* _Task to complete_
What is needed is an exact copy of the line that contains "The Turtle Box Resin Mold That" and of all later lines to the end of the records below, with no other lines.

* _Data in this exercise_
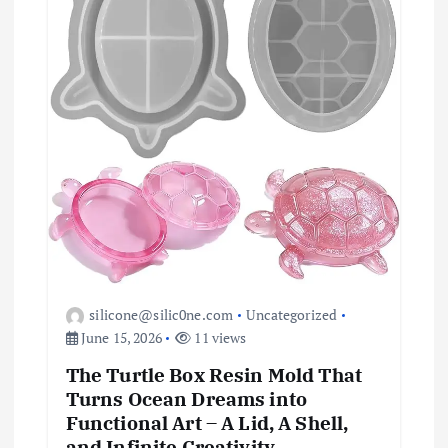
o
n
silicone@silic0ne.com
Uncategorized
June 15, 2026
11 views
The Turtle Box Resin Mold That
Turns Ocean Dreams into
Functional Art – A Lid, A Shell,
and Infinite Creativity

* _Answer for the task_
The Turtle Box Resin Mold That
Turns Ocean Dreams into
Functional Art – A Lid, A Shell,
and Infinite Creativity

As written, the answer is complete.